Non, Molina ! Quand ce serait la récré, ce n'est pas une raison pour que chaque interlocuteur se dispense d'écrire dans le registre qui lui convient, n'en déplaise aux obligeurs de danser en rond.
  Et si Laurence conçoit que d'aucuns trouvent à ce fil leur plaisir épistolaire (et plus si affinités), d'autres peuvent bien admettre que Laurence trouve son propre plaisir à rédiger sa contribution comme elle l'entend, et nul censeur ne peut se tenir pour autorisé à la critiquer sur ce point.
  Et merci pour elle.

elle est pas belle, la vie ?

21

Re : Mords-moi le noeud

Je ne pensais pas que mon ton faussement offensé et volontairement pédant aurait été pris au sérieux.
On ne peut donc pas plaisanter 5 mn !!!

Laurence

22

Re : Mords-moi le noeud

Piotr et Molina se sont faits berner par le petit plaisantin de Laurence qui raffole en fait des "mords-moi-le-noeud" et des Bali-Balo et qui faisait semblant d'être outré, pédant et de s'autocensurer! Bien joué Laurence!
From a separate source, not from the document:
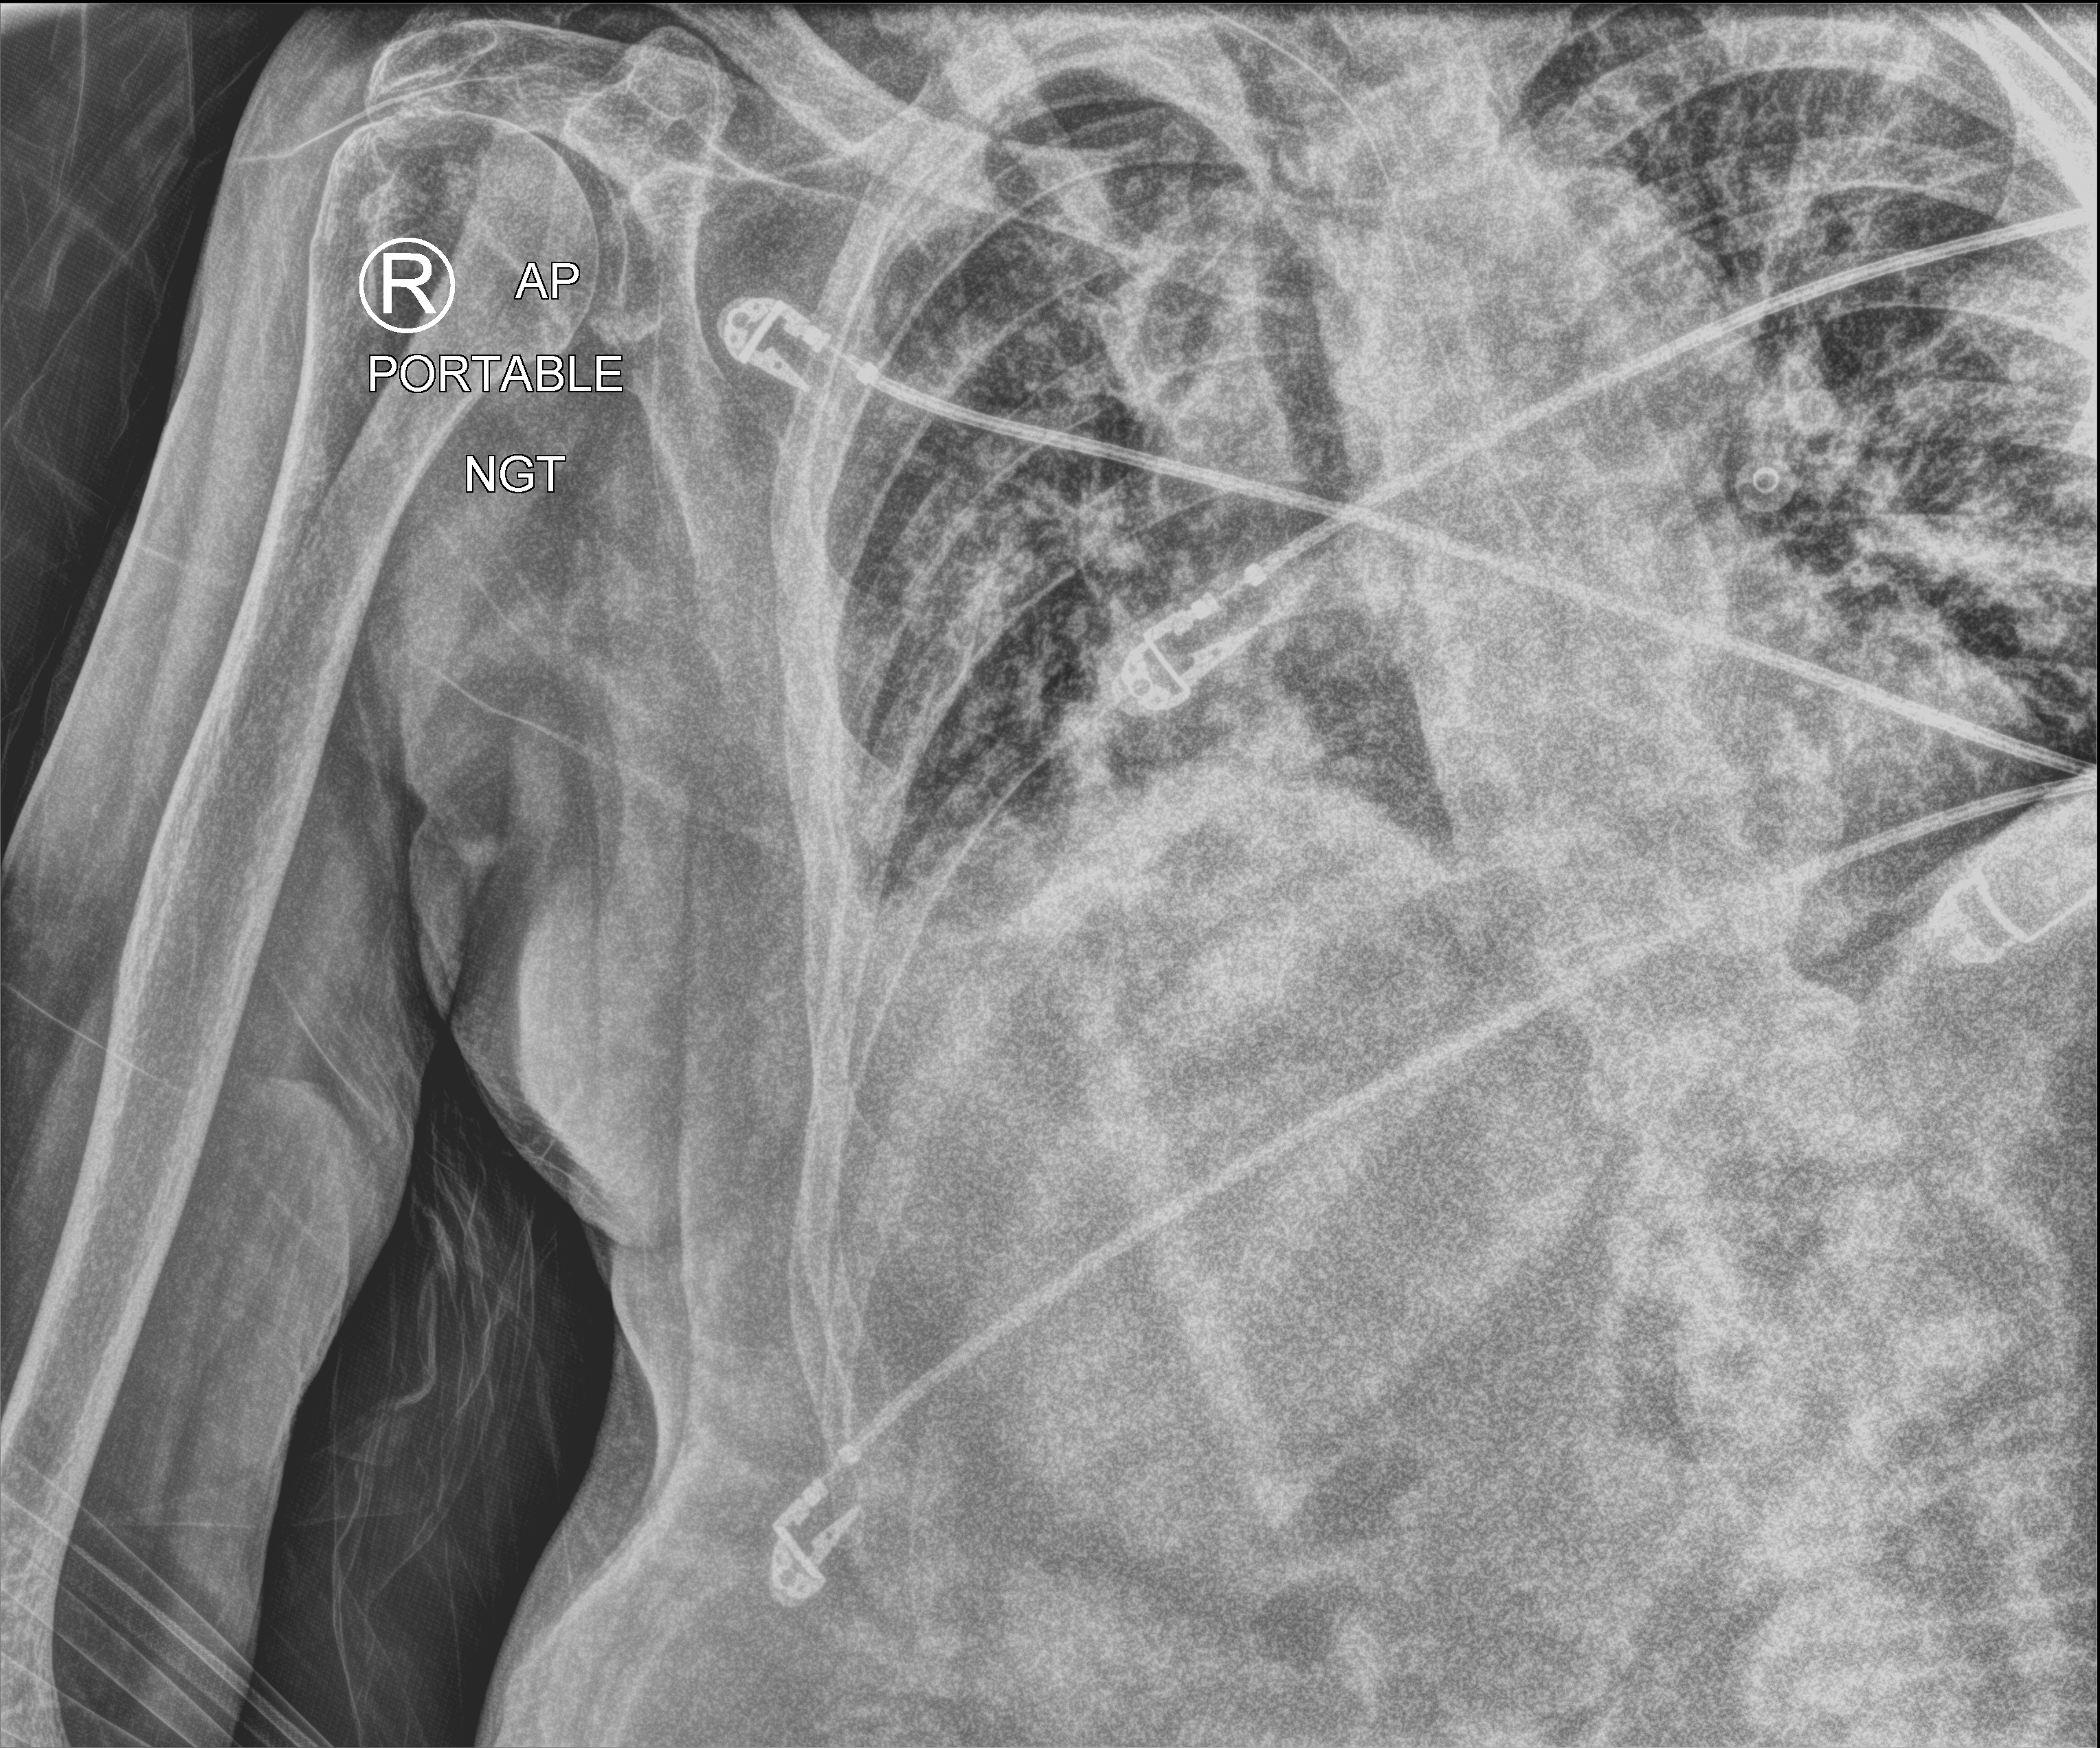
Portable chest radiograph; anteroposterior (AP) projection. Male patient hospitalised with COVID-19, age 75–90 years.
Admission-level facts for this patient (not findings on this image; timing relative to this image not recorded): mechanically ventilated during this hospital stay: no; admitted to intensive care during this hospital stay: no.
Au fait, cher piotr, je ne suis pas un censeur, un moqueur si vous voulez, mais pas un censeur, ce n'est pas la même chose, non?

Re : Mords-moi le noeud

Petite digression :
un (ou une ? Laurence est un prénom épicène, d'où la lourde erreur de jugement du pauvre Jocelyn de Lamartine...) écrit, très XIXe, « b... t ».

Je me suis toujours interrogé sur cet hypocrite usage des points de suspension : le rédacteur connait le mot, mais il ne veut pas l'écrire pour ménager la pudeur du lecteur. soit.
Mais en même temps, il ne doute pas un instant que le lecteur reconnaitra le mot à son initiale. Ils le connaissent donc tous les deux, qui choque qui ?

J'ajoute que dans mon innocente enfance, me heurtant à des termes ainsi censurés, je me plongeais dans des conjectures, des abimes de réflexion que le mot propre ne m'eût pas inspirés.

Bref, c'est de l'hypocrisie pure et simple, et vive notre temps où l'on écrit chat en toutes lettres !

... ne supra crepidam  sutor iudicaret. Pline l'Ancien

24

Re : Mords-moi le noeud

Gb a écrit :

Vous avez la même attestation que le TLFi s.v. mordre, reprise par le dictionnaire cité par Lardenais (probablement Colin, Mével).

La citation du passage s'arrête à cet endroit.